Please put the lines of the records, from the first line through the line containing "result: h=9 m=47", into a Markdown table with columns Row and Line. Give each line its own row number, include both end lines, and skip any blank lines.

___ THE DATA

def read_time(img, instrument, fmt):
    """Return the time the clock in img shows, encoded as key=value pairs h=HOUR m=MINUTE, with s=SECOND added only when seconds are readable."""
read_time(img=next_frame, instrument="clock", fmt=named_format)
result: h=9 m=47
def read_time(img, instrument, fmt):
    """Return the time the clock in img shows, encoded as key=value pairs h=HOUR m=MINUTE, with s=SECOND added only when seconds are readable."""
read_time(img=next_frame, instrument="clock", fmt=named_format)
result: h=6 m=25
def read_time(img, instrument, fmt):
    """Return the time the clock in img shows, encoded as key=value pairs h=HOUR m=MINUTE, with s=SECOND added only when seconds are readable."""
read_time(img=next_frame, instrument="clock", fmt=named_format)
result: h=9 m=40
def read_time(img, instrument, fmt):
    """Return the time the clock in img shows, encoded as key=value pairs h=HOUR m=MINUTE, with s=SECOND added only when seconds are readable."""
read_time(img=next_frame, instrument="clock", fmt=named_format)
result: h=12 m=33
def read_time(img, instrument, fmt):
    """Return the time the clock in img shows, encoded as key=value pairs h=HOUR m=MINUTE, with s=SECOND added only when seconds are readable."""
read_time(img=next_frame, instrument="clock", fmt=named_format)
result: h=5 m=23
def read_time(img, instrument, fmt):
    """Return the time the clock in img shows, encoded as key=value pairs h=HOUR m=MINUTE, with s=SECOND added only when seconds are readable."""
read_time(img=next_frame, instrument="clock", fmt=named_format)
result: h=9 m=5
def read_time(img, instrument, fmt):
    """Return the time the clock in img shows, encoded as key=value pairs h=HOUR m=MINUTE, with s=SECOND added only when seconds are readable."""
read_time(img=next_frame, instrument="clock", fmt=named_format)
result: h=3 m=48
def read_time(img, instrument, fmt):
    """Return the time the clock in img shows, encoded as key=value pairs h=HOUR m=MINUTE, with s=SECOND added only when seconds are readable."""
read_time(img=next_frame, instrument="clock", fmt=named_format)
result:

______

__IN RESPONSE__
| Row | Line |
|---|---|
| 1 | def read_time(img, instrument, fmt): |
| 2 |     """Return the time the clock in img shows, encoded as key=value pairs h=HOUR m=MINUTE, with s=SECOND added only when seconds are readable.""" |
| 3 | read_time(img=next_frame, instrument="clock", fmt=named_format) |
| 4 | result: h=9 m=47 |